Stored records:
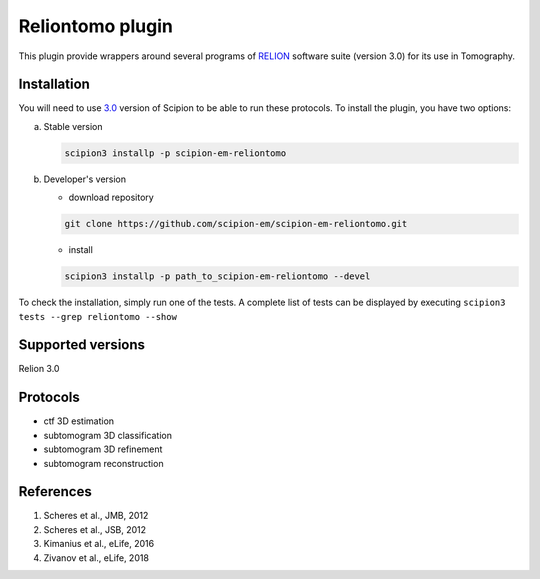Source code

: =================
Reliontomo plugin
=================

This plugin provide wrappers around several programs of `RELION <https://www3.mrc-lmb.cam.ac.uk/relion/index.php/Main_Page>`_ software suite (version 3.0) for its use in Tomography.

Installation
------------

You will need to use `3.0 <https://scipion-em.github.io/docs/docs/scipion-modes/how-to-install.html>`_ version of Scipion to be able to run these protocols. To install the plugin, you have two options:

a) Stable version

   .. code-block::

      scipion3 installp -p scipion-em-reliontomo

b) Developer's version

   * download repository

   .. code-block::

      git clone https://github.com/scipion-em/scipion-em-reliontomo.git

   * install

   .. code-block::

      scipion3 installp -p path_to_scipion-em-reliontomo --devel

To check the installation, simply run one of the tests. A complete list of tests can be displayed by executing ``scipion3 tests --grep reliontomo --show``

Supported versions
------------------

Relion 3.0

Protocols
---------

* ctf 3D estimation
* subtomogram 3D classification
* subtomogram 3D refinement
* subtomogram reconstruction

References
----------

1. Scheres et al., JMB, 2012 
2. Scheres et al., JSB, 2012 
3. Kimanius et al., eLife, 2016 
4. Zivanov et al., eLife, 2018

* * *

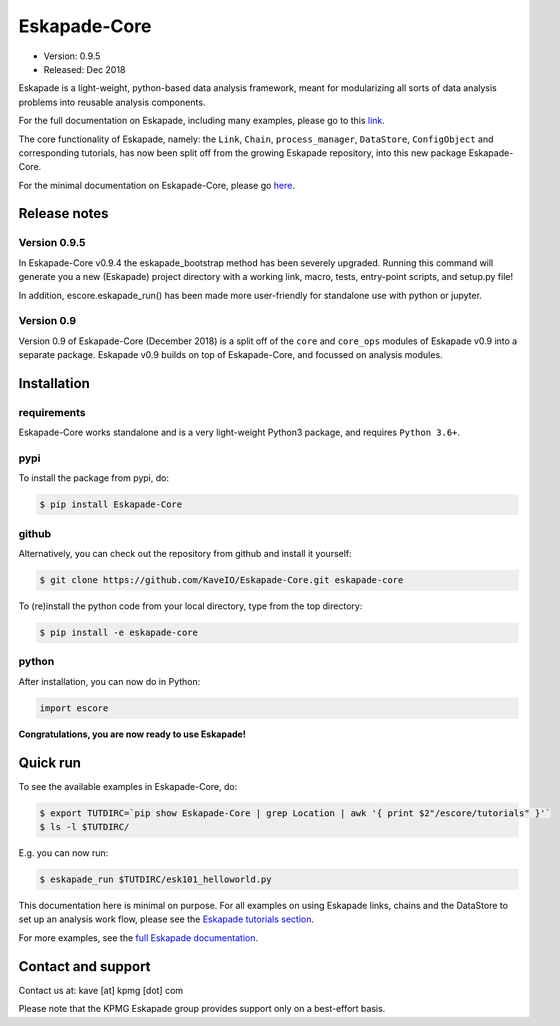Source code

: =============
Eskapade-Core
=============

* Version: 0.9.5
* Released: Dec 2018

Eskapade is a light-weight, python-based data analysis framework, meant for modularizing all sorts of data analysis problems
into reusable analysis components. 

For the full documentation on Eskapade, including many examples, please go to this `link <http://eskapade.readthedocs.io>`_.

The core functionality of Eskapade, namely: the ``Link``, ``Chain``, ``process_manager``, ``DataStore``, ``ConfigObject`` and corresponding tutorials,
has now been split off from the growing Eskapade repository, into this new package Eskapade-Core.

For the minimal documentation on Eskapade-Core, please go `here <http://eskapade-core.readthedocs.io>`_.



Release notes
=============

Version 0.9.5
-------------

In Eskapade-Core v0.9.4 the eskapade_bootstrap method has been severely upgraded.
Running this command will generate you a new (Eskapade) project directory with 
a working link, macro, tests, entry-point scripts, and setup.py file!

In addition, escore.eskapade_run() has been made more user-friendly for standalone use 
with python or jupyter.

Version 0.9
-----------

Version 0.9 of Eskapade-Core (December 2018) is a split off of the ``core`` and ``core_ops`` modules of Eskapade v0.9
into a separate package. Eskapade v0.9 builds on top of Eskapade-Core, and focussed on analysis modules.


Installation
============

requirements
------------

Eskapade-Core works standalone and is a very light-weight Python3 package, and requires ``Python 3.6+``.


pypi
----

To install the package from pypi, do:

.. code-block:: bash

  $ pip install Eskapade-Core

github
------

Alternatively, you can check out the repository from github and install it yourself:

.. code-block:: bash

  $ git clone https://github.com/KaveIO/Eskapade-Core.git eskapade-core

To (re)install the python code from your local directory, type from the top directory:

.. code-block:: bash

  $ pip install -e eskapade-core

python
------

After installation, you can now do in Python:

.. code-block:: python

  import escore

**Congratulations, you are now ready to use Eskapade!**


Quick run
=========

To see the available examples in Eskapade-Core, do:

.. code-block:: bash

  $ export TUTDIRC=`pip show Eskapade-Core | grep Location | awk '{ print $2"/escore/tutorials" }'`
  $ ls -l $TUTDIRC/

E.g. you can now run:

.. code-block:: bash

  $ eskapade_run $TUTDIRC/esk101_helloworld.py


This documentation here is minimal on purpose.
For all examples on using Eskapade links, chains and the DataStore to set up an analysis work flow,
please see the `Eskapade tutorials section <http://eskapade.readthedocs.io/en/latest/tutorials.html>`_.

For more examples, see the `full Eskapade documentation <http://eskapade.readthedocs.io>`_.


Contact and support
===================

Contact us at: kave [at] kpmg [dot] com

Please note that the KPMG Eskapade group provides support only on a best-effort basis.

## Work order
Among the lines above, list those that contain the word "clone".

## Answer to the problem
      git clone https://github.com/scipion-em/scipion-em-reliontomo.git
  $ git clone https://github.com/KaveIO/Eskapade-Core.git eskapade-core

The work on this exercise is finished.